Publié le 21/02/2022 par Kevin Giraud / Catégorie: Critique

Le cinéma français donne dans l’origin story avec ce nouvel opus de Maigret, réalisé par Patrice Leconte et plaçant Gérard Depardieu dans la peau et au bout de la pipe du détective de Simenon. En résulte un film intriguant, pas dénué d’intérêt et au cœur duquel se cache de beaux moments de cinéma.

Maigret de Patrice Leconte

Une enquête à la fois banale et pourtant qui plonge au cœur de la noirceur des personnages de Simenon. Retravaillé par le duo Patrice Leconte et Jérôme Tonnerre (son co-scénariste régulier), l’ouvrage Maigret et la jeune morte prend une nouvelle tournure pour faire revenir l’inspecteur sur grand écran, après plus de soixante ans d’absence. Un récit difficile, mais mis en scène de manière intéressante, adaptant sans dénaturer l'œuvre tout en lui apportant la patte d’un auteur. Le style proche des personnages, proche de ce Maigret en proie au doute, amène une certaine immédiateté dans la réalisation. Cette histoire poisseuse, nous la vivons avec Depardieu et à travers sa performance, tâtonnante. Un nouveau départ après le traumatisme vécu par le personnage, une disparition plus ancienne mais surtout plus intime, que l’on perçoit bien entre les lignes du récit. Et dans la projection que fera Maigret sur cette jeune morte, et sur celle, encore bien vivante, on comprendra petit à petit les tenants et aboutissants d’une enquête à tiroirs pour le détective encore chancelant.

Évoluant au cœur d'un Paris décoloré, le côté sombre de Maigret ressort d'autant plus de la prestation de Depardieu, qui transpire la misanthropie et le dégoût. On est pas si loin du film noir et du détective à la Bogart, baigné par une atmosphère similaire mais résolument française. Avec tout ce que cela implique de cadrages, d'ambiances et de styles de jeu.

Par certains aspects, le film manque peut-être d'audace dans son adaptation, les rôles féminins restant coincés dans les codes de l'époque, entre sexisme bienveillant et misogynie latente. Pour autant et si l'on fait abstraction de cette caractérisation éculée, les prestations de Jade Labeste ou de Clara Antoons marquent par la profondeur de leurs regards, par l'aura qu'elles véhiculent dans leurs scènes. Clara Antoons est une Blanche Neige impressionnante, image fantomatique qui hante le spectateur comme les personnages du récit.

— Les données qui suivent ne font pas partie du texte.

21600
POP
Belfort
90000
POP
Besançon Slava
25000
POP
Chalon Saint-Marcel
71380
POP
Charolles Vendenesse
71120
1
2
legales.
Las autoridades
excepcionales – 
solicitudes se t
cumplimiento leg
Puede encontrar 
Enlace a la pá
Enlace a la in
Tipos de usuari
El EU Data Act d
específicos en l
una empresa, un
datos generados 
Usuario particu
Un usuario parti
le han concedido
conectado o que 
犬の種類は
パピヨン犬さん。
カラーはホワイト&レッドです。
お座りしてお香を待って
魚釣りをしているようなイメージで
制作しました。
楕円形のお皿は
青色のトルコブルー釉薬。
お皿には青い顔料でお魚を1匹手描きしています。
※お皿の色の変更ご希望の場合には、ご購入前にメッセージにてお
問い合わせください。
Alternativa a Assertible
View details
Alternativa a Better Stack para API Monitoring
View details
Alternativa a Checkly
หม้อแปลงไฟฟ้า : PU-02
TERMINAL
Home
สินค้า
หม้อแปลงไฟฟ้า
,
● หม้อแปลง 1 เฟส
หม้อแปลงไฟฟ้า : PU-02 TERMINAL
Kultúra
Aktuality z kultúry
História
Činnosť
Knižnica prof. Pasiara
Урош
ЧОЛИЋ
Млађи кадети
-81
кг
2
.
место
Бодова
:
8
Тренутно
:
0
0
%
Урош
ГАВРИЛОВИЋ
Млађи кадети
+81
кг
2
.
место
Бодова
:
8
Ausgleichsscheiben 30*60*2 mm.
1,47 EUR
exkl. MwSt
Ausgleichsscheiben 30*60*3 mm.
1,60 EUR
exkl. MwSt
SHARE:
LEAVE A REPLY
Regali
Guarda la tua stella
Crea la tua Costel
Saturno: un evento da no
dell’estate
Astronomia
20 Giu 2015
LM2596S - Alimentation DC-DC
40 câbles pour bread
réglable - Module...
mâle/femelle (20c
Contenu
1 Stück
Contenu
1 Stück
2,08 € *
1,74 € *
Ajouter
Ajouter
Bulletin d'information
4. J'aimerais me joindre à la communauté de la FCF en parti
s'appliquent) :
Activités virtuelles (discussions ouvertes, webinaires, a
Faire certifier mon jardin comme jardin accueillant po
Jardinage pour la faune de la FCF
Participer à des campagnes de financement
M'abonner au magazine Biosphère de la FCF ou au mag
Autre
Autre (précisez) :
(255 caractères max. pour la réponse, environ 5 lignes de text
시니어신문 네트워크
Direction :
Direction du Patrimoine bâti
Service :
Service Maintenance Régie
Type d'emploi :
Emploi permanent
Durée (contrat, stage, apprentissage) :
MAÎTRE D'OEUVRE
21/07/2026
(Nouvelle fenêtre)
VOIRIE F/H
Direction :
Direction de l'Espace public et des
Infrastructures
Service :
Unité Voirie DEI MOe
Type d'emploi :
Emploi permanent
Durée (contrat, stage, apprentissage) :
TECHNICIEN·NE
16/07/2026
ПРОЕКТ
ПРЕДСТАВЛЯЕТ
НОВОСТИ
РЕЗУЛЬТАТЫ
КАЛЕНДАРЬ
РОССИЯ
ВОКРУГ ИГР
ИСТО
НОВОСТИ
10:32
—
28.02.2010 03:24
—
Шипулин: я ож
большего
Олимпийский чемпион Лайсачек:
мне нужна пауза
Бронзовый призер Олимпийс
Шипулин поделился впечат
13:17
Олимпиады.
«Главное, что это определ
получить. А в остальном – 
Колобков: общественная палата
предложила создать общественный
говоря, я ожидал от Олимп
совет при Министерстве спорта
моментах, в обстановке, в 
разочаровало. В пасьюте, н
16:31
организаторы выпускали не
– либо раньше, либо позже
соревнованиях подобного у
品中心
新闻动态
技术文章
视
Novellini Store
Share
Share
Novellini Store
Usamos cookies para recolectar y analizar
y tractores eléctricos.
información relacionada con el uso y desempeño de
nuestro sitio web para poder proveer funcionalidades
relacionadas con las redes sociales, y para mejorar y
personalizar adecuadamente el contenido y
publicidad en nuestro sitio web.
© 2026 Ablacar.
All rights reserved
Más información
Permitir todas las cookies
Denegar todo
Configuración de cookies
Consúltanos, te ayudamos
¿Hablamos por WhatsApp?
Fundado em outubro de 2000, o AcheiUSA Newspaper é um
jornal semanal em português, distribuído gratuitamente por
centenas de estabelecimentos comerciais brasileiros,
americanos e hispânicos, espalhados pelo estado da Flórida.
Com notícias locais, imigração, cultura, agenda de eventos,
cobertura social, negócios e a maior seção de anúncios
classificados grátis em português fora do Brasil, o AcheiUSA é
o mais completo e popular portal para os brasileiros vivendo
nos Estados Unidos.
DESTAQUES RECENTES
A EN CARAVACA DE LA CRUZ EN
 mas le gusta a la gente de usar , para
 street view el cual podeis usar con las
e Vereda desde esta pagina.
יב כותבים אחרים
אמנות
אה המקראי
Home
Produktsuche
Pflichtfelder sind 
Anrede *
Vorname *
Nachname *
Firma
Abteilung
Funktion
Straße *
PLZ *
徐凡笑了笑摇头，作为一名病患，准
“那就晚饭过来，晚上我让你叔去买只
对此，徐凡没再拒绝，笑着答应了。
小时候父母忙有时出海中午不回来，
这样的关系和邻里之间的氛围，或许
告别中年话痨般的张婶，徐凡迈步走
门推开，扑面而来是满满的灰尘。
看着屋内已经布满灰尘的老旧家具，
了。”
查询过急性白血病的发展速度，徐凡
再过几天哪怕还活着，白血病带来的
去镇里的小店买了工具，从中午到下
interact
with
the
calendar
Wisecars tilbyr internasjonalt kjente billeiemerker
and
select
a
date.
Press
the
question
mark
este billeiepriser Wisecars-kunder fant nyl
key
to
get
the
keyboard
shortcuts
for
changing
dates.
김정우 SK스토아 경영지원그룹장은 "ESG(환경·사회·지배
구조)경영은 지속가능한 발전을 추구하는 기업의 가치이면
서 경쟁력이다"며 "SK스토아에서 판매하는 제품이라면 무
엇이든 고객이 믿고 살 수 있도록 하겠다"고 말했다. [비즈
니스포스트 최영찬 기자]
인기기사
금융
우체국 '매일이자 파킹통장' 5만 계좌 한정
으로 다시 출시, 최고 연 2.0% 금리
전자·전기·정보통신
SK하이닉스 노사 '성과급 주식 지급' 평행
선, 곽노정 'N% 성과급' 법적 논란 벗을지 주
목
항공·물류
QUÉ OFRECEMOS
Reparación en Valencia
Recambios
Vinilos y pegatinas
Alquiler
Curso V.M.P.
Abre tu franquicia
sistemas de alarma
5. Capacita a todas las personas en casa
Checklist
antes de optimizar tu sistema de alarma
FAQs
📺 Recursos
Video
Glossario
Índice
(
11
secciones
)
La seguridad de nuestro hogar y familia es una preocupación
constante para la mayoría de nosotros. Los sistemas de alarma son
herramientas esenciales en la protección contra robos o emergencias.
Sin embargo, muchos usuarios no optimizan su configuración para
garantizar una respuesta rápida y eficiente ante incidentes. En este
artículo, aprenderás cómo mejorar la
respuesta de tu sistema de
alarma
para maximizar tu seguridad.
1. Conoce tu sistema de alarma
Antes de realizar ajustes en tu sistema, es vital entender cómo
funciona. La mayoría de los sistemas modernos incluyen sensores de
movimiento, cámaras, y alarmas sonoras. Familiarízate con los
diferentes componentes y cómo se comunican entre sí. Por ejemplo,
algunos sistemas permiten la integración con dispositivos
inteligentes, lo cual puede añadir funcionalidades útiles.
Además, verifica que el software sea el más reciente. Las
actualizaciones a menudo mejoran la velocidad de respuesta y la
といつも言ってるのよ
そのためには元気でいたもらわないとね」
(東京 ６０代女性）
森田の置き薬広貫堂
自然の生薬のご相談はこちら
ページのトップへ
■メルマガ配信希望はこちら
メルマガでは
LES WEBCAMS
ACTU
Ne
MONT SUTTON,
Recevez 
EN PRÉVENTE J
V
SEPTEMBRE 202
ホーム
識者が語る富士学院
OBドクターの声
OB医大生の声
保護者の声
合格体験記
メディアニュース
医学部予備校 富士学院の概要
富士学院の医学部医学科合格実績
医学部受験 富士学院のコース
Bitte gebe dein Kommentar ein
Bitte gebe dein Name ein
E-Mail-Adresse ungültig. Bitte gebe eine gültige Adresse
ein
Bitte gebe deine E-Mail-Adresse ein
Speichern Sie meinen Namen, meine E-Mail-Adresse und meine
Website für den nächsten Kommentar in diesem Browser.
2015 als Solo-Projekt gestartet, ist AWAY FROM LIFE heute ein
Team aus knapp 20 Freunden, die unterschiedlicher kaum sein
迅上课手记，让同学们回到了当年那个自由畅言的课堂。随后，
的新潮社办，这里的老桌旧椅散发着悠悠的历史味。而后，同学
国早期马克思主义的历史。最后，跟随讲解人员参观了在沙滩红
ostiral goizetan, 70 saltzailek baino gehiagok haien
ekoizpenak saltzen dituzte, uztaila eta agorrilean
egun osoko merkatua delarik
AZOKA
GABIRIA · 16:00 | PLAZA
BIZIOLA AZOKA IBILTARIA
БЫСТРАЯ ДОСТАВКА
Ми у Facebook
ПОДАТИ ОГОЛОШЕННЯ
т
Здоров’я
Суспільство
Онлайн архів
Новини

Et dans le travail esthétique du film, certaines scènes frappent par leur beauté et le fin travail des décors. À l'image des scènes de rencontre entre Depardieu et Mélanie Bernier, où décor filmique et artefacts du récit ne font plus qu'un. Qu'y a-t-il vraiment de plus beau qu'un décor de cinéma à l'écran ? Ou encore à l'image de la rencontre entre Maigret et ce vieil homme perdu entre les chaises et les menuiseries désarticulées, dans un décor dont la décrépitude est si bien rendue qu'elle fait peine à voir. Une scène qui semble échappée d'un Tarkovski, et où Maigret navigue avec l'incertitude qui vient quand l'homme triste rencontre plus triste que lui-même.

De quoi rendre un côté cinématographique indéniable à l'exhumation de ce grand mythe du Septième art et de la littérature belge.